Dystopic Black Mirror Episode Offers the Ultimate Grief Relief Product

Funeral Industry News Grief & Loss January 10, 2018
Justin Crowe

Justin Crowe is the Founder and CEO at Parting Stone offering families a complete alternative to cremated remains that can be touched and held - no more “ash.” He is passionate about empowering families in their grief through meaningful experiences. Justin is co-host of the Deathcare Decoded podcast available here.


Dystopic Black Mirror Episode Offers the Ultimate Grief Relief Product

The Black Mirror Netflix series is a brilliant bunch of stand-alone dramas that are reminiscent of the Twilight Zone series of the 1960’s. Each Black Mirror episode is centered around a radical future-vision of current 21st-century budding technologies. The cinematography is beautiful and each episode is wonderfully dark and dystopic. The show offers sharp warnings of the future presenting real technologies gone horribly wrong.

Black Mirror’s Season 2, Episode 1 titled “Be Right Back” is a compelling dive into the powerful emotions in grief paired with the stunning (not far fetched) technologies we are currently developing.
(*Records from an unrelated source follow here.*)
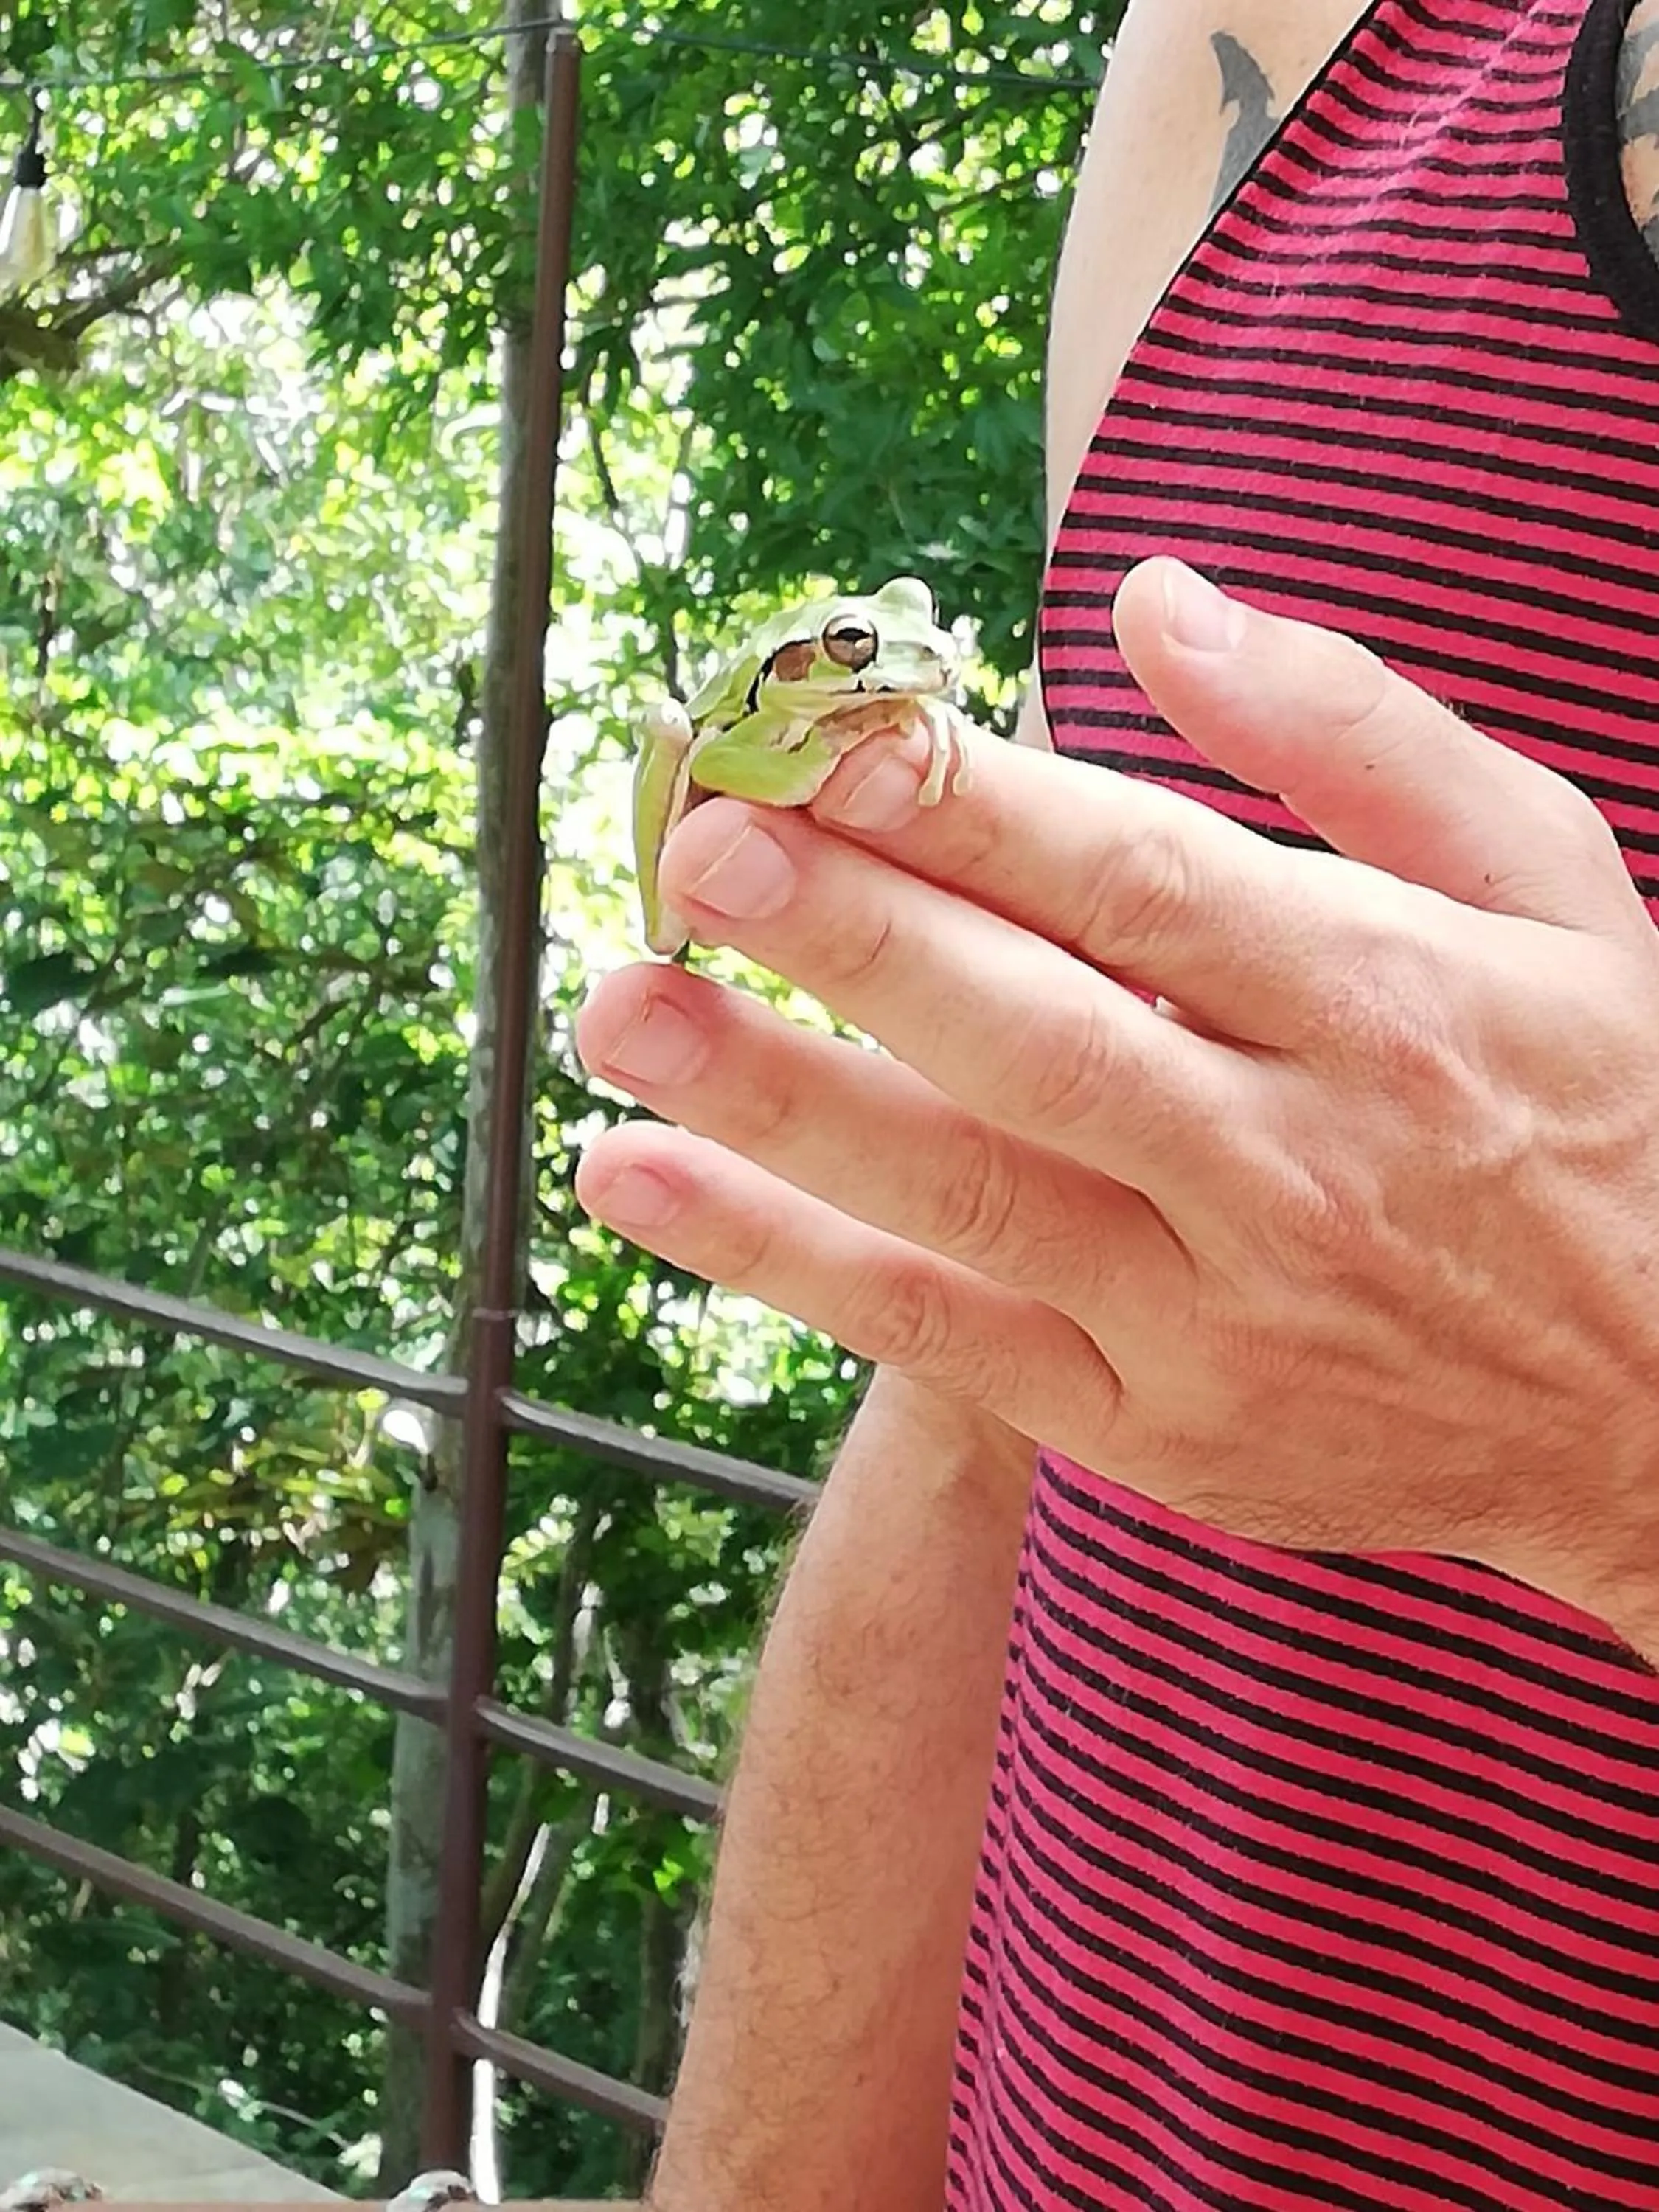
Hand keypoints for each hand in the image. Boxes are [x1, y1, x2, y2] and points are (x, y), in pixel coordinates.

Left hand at [576, 558, 1658, 1651]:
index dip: (974, 809)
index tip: (828, 733)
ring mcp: (1218, 1315)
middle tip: (696, 847)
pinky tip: (644, 1183)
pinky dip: (789, 1263)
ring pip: (968, 1201)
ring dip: (776, 1106)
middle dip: (854, 940)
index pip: (1148, 887)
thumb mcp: (1551, 890)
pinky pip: (952, 1342)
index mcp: (1386, 1003)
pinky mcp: (1159, 1426)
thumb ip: (1356, 735)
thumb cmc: (1611, 1113)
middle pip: (1038, 1037)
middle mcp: (1294, 1164)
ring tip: (619, 1015)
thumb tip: (1154, 599)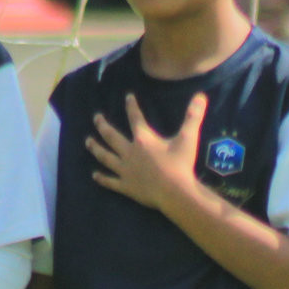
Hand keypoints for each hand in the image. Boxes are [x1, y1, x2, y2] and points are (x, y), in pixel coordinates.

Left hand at [87, 93, 205, 213]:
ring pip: (106, 157)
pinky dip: (102, 178)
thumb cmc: (180, 165)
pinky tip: (94, 175)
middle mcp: (130, 153)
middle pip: (112, 136)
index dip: (131, 106)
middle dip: (102, 125)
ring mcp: (125, 170)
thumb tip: (201, 96)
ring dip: (96, 148)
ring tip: (88, 141)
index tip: (127, 97)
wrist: (174, 193)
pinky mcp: (126, 186)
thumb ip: (193, 117)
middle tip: (96, 117)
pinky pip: (110, 181)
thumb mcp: (188, 138)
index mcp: (143, 140)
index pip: (135, 118)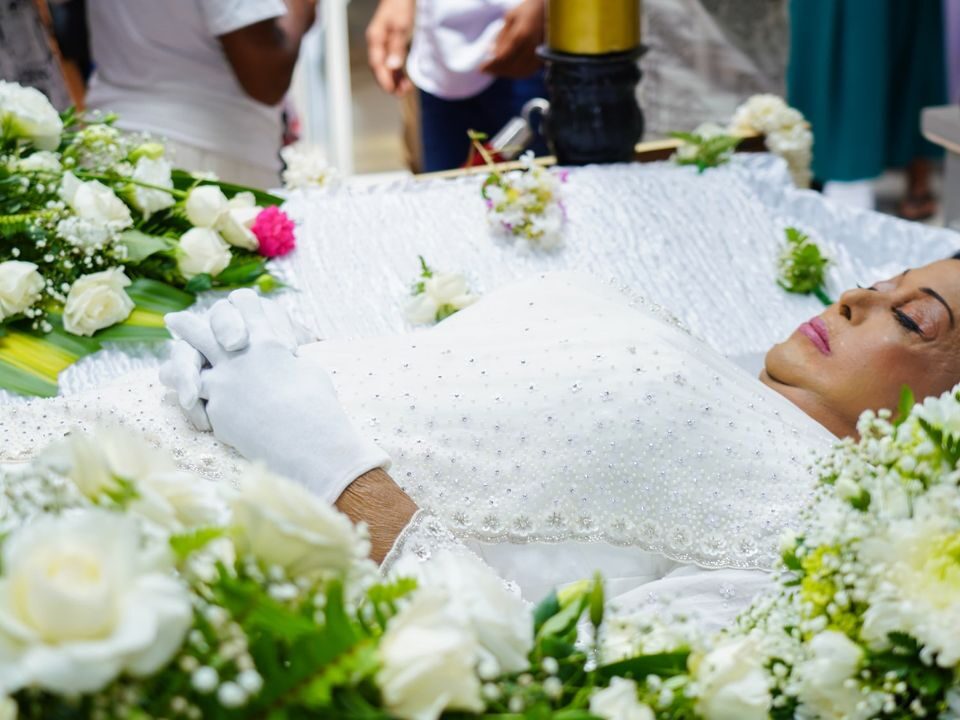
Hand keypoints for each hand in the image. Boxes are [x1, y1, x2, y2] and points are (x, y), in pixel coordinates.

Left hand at [162, 290, 389, 502]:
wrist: (306, 439)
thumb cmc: (317, 405)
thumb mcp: (309, 371)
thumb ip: (289, 362)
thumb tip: (286, 363)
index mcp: (267, 340)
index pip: (246, 304)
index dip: (239, 304)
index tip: (233, 307)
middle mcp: (241, 355)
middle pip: (205, 330)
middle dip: (189, 324)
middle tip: (174, 320)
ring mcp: (225, 381)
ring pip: (190, 363)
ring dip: (177, 363)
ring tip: (166, 365)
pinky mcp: (218, 409)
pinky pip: (200, 401)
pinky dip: (197, 404)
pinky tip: (189, 405)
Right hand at [366, 0, 415, 94]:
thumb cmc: (400, 6)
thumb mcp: (400, 25)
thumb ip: (396, 46)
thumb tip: (392, 66)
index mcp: (375, 38)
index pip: (376, 64)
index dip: (383, 79)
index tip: (392, 91)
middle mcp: (377, 44)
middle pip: (380, 68)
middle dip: (390, 83)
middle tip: (402, 93)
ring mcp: (383, 45)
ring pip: (386, 67)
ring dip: (395, 80)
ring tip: (406, 89)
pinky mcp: (391, 45)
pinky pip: (392, 63)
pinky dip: (398, 73)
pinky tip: (405, 81)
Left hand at [480, 0, 544, 78]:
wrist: (550, 9)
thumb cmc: (528, 9)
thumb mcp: (510, 18)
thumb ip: (501, 37)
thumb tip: (490, 52)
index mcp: (522, 35)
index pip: (503, 57)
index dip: (491, 65)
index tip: (481, 68)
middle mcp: (532, 46)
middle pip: (511, 67)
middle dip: (497, 70)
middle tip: (486, 70)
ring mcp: (540, 53)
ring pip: (520, 72)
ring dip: (506, 73)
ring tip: (495, 70)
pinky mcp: (544, 57)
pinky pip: (529, 71)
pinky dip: (517, 73)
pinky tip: (508, 70)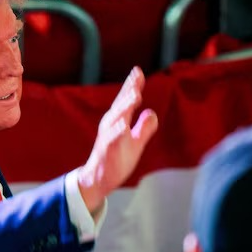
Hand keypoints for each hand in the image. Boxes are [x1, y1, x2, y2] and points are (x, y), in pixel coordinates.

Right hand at [78, 66, 157, 212]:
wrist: (99, 180)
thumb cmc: (116, 159)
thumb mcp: (135, 143)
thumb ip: (144, 128)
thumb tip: (151, 112)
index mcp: (118, 121)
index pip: (126, 100)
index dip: (132, 85)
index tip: (138, 71)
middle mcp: (111, 125)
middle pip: (121, 104)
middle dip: (129, 89)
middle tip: (136, 75)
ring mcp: (108, 137)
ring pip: (117, 118)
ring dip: (125, 106)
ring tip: (135, 95)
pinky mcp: (107, 151)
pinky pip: (112, 140)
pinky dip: (117, 131)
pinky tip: (123, 125)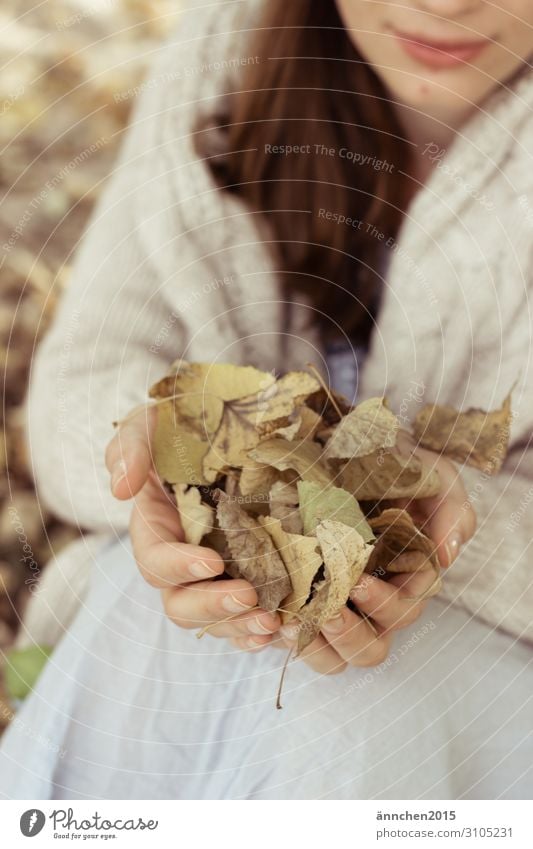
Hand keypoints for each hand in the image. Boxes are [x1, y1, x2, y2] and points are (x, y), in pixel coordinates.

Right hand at [104, 405, 280, 649]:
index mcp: (155, 529)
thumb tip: (121, 489)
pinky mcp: (246, 580)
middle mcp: (180, 561)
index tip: (211, 560)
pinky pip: (244, 620)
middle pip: (181, 603)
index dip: (179, 566)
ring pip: (215, 620)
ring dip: (239, 627)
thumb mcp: (151, 424)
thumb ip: (129, 448)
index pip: (155, 561)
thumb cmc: (182, 428)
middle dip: (212, 607)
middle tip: (249, 597)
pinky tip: (279, 631)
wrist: (229, 428)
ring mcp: (213, 577)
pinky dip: (257, 632)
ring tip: (271, 623)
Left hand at [268, 444, 475, 674]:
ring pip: (338, 656)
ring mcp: (340, 606)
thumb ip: (451, 511)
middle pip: (373, 645)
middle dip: (352, 634)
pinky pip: (300, 642)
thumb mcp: (434, 477)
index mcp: (408, 579)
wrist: (347, 446)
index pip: (406, 608)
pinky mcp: (304, 603)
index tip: (360, 581)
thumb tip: (448, 555)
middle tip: (329, 610)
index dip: (385, 604)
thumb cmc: (397, 466)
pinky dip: (289, 639)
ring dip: (319, 646)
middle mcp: (375, 601)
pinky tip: (274, 624)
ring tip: (294, 624)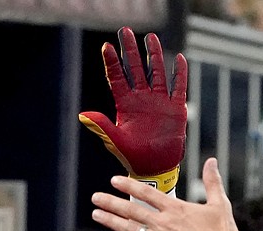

The episode begins with a young couple in love, Martha (Hayley Atwell) and Ash (Domhnall Gleeson). Ash dies quickly in a undisclosed way leaving Martha grieving and alone. At the funeral, Martha’s sister tells her about a new service that analyzes the deceased’s social media profile for their speech patterns, sense of humor, and personality to develop a chatbot of the person.

The dead-person chat bot is actually very possible today, considering our current capabilities with chat-bot tech and machine learning.

The show follows Martha’s spiral into obsession with the chat bot of her deceased husband, a process which appears to parallel a fall into substance abuse addition. It becomes clear that the relationship with the chatbot has reached an unhealthy place when Martha accidentally drops her phone and breaks into tears repeating “I dropped you, I dropped you.”

In an attempt to become even closer to her deceased husband Martha orders a new product – a realistic bio-robotic replication of Ash that puts a body to his digital personality. The is might be the ultimate memorial product that strokes the desire for closeness to the deceased when in grief. The remainder of the episode follows Martha’s continuously evolving creepy, awkward, and tragic relationship with her real-doll dead love.

I can’t help but think about this idea of “the ultimate grief relief” memorial product. Twenty years ago it was weird to put cremated remains in jewelry or turn them into diamonds, but now it commonplace. What is the new product that is pushing the limits of closeness after loss? Is it the dildo urn or the coffee cups glazed with remains? And will this incremental acceptance of seemingly obscure grief relief have a “weird limit” or will it go as far as Martha’s chatbot and real doll? Black Mirror themes are timely warnings to approach progress with caution and consciousness. The death care industry is certainly not immune to the failures of careless technology adoption and in an industry historically bad at new adoption of any kind I think we need to be particularly careful. Im certainly not suggesting that we need to be luddites because that will almost certainly end in peril. We can’t stop progress, but conscious progression is essential.

I highly recommend the entire Black Mirror series available on Netflix, but a warning, the show is dark and addictive.